Naturally, this social change began influencing companies to better understand the environmental impacts that their processes and products had, particularly within a comparative context (which is better? A or B?).

Through this exploration, Life Cycle Analysis (LCA) was born. A structured (and highly comprehensive) method, its use lies in assessing potential environmental impacts associated with a product or services life cycle, from extraction of its raw materials to its end of life.

LCA is data driven, and can support multiple models to better inform decision making. Initially used by the food and beverage industry, LCA soon found its way into other industries, from developing low-carbon solutions for tourist hotspots to improving resource efficiency in textiles.

The EU, as a consequence of their biofuels policy, began placing greater emphasis on LCA to inform future policy revisions.

Whilst LCA is a bonafide way of measuring environmental impacts to a company's supply chain, it is at the best of times, complicated.

Datasets make up the backbone of any life cycle analysis and require trained experts to critique the quality of data.

Even then, adequately assessing data sets takes years of practice and the end result may leave the interested parties with more questions than answers.

For small-to-medium enterprises and organisations, this can be seen as a barrier to finding out whether their services or products are environmentally damaging. But this does not have to be the case.

Although the field is relatively new, our LCA knowledge bank has grown significantly, including our ability to understand and think more systematically about how our products and services may impact our planet and society at large.

 

Adopting a Life Cycle Approach

Thinking in systems is not something that we’re readily taught.

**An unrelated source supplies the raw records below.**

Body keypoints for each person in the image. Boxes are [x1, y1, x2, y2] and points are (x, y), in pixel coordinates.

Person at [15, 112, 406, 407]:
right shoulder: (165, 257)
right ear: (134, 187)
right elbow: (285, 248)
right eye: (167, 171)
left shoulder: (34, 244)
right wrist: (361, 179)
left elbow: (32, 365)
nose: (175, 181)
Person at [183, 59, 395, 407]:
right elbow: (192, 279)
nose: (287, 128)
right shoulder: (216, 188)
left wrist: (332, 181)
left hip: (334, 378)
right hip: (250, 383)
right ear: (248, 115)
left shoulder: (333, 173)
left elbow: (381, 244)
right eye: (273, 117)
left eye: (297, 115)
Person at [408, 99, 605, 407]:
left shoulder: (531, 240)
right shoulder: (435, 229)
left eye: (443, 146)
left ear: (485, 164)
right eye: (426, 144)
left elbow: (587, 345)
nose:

Western culture values a reductive approach, where we break individual parts of a system into manageable pieces instead of seeing how individual aspects interact with each other.

This framing is coined Life Cycle Thinking as we observe the economic, environmental and social consequences of a given process or product.

This includes its relations with adjacent systems and institutions, which is something that is of increasing importance as we try to shift our economy from linearity to circularity.

Some rules of thumb to assist in adopting life cycle thinking include:

  • Acknowledge material circulation: everything comes from, and returns to nature. Irrespective of material origin, there has to be clear guidelines to how that product will recirculate back into nature and regenerate the planet.
  • Avoid end of life bias: waste tends to get a lot of attention as it is a key output from any product usage. However, waste can have the least amount of impact in some instances, so focusing upstream can net bigger wins.
  • Appreciate complexity: society is highly complex which has led to non-linear interactions with products or processes (such as the EU biofuels policy). Be prepared for new behaviours to emerge through interaction.
  • We do not have all the answers: despite decades of respective data and research across multiple industries, we still do not have all the answers on how our products will impact our environment and society at large.

It should be noted that life cycle analysis or thinking can at times be an oversimplification of ‘reality’ due to its inherent bias towards environmental factors.

Although new methods have been developed to critique social elements of services and products via the ‘social life cycle assessment’ (S-LCA), context will always be key due to the plethora of factors involved.

Regardless, whenever you are starting your journey in developing a new circular product or simply wanting to embed sustainable principles in your operations, adopting a life cycle approach (thinking and/or analysis) better informs us of the choices we make.

Despite our limitations, LCA uncovers some of the trade-offs we could encounter, so that we have a greater appreciation of the impact on the environment, the economy, and society at large.